Instructions for the task ::
Output the lines below as a JSON list of strings, with one string for each line and any blank lines omitted.

The records ::
|---|

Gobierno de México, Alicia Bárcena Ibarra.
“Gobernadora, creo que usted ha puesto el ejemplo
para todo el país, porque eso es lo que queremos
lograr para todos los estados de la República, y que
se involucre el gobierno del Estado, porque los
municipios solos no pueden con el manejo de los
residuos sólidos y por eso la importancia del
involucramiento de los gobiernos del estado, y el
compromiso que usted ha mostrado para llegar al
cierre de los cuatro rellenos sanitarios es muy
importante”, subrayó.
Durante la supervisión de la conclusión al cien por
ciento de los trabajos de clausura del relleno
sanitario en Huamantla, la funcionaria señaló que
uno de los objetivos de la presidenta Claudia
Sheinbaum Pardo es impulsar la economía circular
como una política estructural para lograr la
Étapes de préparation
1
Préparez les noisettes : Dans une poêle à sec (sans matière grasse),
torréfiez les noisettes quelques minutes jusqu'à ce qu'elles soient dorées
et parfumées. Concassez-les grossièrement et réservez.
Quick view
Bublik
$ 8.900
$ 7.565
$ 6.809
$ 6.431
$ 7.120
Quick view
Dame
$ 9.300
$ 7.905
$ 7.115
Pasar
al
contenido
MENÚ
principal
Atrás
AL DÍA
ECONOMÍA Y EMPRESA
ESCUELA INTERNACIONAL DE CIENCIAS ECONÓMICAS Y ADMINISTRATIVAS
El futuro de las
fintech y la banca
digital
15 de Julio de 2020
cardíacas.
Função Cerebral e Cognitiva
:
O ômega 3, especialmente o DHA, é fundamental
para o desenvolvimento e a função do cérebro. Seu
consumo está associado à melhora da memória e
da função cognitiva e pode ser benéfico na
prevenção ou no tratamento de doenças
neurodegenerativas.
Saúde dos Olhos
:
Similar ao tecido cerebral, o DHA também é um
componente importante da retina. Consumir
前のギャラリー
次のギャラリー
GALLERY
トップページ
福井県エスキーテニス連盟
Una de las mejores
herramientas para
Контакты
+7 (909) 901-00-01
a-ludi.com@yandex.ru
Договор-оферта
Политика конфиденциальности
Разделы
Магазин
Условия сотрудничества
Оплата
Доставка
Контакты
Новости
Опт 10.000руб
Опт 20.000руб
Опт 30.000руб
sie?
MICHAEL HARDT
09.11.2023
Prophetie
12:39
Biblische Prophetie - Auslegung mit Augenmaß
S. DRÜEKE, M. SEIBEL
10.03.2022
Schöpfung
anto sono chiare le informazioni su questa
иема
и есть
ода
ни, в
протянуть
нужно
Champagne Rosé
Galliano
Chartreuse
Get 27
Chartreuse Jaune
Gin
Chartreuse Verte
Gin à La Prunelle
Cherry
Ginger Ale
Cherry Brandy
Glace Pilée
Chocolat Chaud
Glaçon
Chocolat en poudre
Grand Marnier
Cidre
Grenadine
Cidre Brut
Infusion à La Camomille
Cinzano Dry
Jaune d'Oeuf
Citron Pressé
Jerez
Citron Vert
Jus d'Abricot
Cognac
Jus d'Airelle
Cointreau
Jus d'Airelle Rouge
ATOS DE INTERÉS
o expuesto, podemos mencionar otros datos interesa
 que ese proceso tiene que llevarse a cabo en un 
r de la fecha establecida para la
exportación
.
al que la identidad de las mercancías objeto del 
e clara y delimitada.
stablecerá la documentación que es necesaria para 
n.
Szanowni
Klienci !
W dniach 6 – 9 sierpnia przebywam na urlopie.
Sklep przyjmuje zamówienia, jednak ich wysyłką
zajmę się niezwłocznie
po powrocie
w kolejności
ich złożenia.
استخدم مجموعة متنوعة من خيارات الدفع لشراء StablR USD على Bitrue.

|---|

Solution to this problem ::
[
  "Gobierno de México, Alicia Bárcena Ibarra.",
  "“Gobernadora, creo que usted ha puesto el ejemplo",
  "para todo el país, porque eso es lo que queremos",
  "lograr para todos los estados de la República, y que",
  "se involucre el gobierno del Estado, porque los",
  "municipios solos no pueden con el manejo de los",
  "residuos sólidos y por eso la importancia del",
  "involucramiento de los gobiernos del estado, y el",
  "compromiso que usted ha mostrado para llegar al",
  "cierre de los cuatro rellenos sanitarios es muy",
  "importante”, subrayó.",
  "Durante la supervisión de la conclusión al cien por",
  "ciento de los trabajos de clausura del relleno",
  "sanitario en Huamantla, la funcionaria señaló que",
  "uno de los objetivos de la presidenta Claudia",
  "Sheinbaum Pardo es impulsar la economía circular",
  "como una política estructural para lograr la",
  "Étapes de préparation",
  "1",
  "Préparez les noisettes : Dans une poêle à sec (sans matière grasse),",
  "torréfiez les noisettes quelques minutes jusqu'à ce qu'elles soient dorées",
  "et parfumées. Concassez-les grossièrement et réservez.",
  "Quick view",
  "Bublik",
  "$ 8.900",
  "$ 7.565",
  "$ 6.809",
  "$ 6.431",
  "$ 7.120",
  "Quick view",
  "Dame",
  "$ 9.300",
  "$ 7.905",
  "$ 7.115",
  "Pasar",
  "al",
  "contenido",
  "MENÚ",
  "principal",
  "Atrás",
  "AL DÍA",
  "ECONOMÍA Y EMPRESA",
  "ESCUELA INTERNACIONAL DE CIENCIAS ECONÓMICAS Y ADMINISTRATIVAS",
  "El futuro de las",
  "fintech y la banca",
  "digital",
  "15 de Julio de 2020",
  "cardíacas.",
  "Função Cerebral e Cognitiva",
  ":",
  "O ômega 3, especialmente o DHA, é fundamental",
  "para o desenvolvimento e a função do cérebro. Seu",
  "consumo está associado à melhora da memória e",
  "da função cognitiva e pode ser benéfico na",
  "prevenção ou no tratamento de doenças",
  "neurodegenerativas.",
  "Saúde dos Olhos",
  ":",
  "Similar ao tecido cerebral, o DHA também é um",
  "componente importante da retina. Consumir",
  "前のギャラリー",
  "次のギャラリー",
  "GALLERY",
  "トップページ",
  "福井県エスキーテニス連盟",
  "Una de las mejores",
  "herramientas para",
  "Контакты",
  "+7 (909) 901-00-01",
  "a-ludi.com@yandex.ru",
  "Договор-оферта",
  "Политика конфиденциальности",
  "Разделы",
  "Магазин",
  "Условия сотрудничества",
  "Оплата",
  "Доставка",
  "Контакты",
  "Новости",
  "Опт 10.000руб",
  "Опт 20.000руб",
  "Опт 30.000руб",
  "sie?",
  "MICHAEL HARDT",
  "09.11.2023",
  "Prophetie",
  "12:39",
  "Biblische Prophetie - Auslegung mit Augenmaß",
  "S. DRÜEKE, M. SEIBEL",
  "10.03.2022",
  "Schöpfung",
  "anto sono chiare le informazioni su questa",
  "иема",
  "и есть",
  "ода",
  "ни, в",
  "протянуть",
  "нужно",
  "Champagne Rosé",
  "Galliano",
  "Chartreuse",
  "Get 27",
  "Chartreuse Jaune",
  "Gin",
  "Chartreuse Verte",
  "Gin à La Prunelle",
  "Cherry",
  "Ginger Ale",
  "Cherry Brandy",
  "Glace Pilée",
  "Chocolat Chaud",
  "Glaçon",
  "Chocolat en poudre",
  "Grand Marnier",
  "Cidre",
  "Grenadine",
  "Cidre Brut",
  "Infusion à La Camomille",
  "Cinzano Dry",
  "Jaune d'Oeuf",
  "Citron Pressé",
  "Jerez",
  "Citron Vert",
  "Jus d'Abricot",
  "Cognac",
  "Jus d'Airelle",
  "Cointreau",
  "Jus d'Airelle Rouge",
  "ATOS DE INTERÉS",
  "o expuesto, podemos mencionar otros datos interesa",
  " que ese proceso tiene que llevarse a cabo en un ",
  "r de la fecha establecida para la",
  "exportación",
  ".",
  "al que la identidad de las mercancías objeto del ",
  "e clara y delimitada.",
  "stablecerá la documentación que es necesaria para ",
  "n.",
  "Szanowni",
  "Klienci !",
  "W dniach 6 – 9 sierpnia przebywam na urlopie.",
  "Sklep przyjmuje zamówienia, jednak ich wysyłką",
  "zajmę się niezwłocznie",
  "po powrocie",
  "w kolejności",
  "ich złożenia.",
  "استخدم مجموعة متنوعة من خيارات الدفع لشراء StablR USD على Bitrue."
]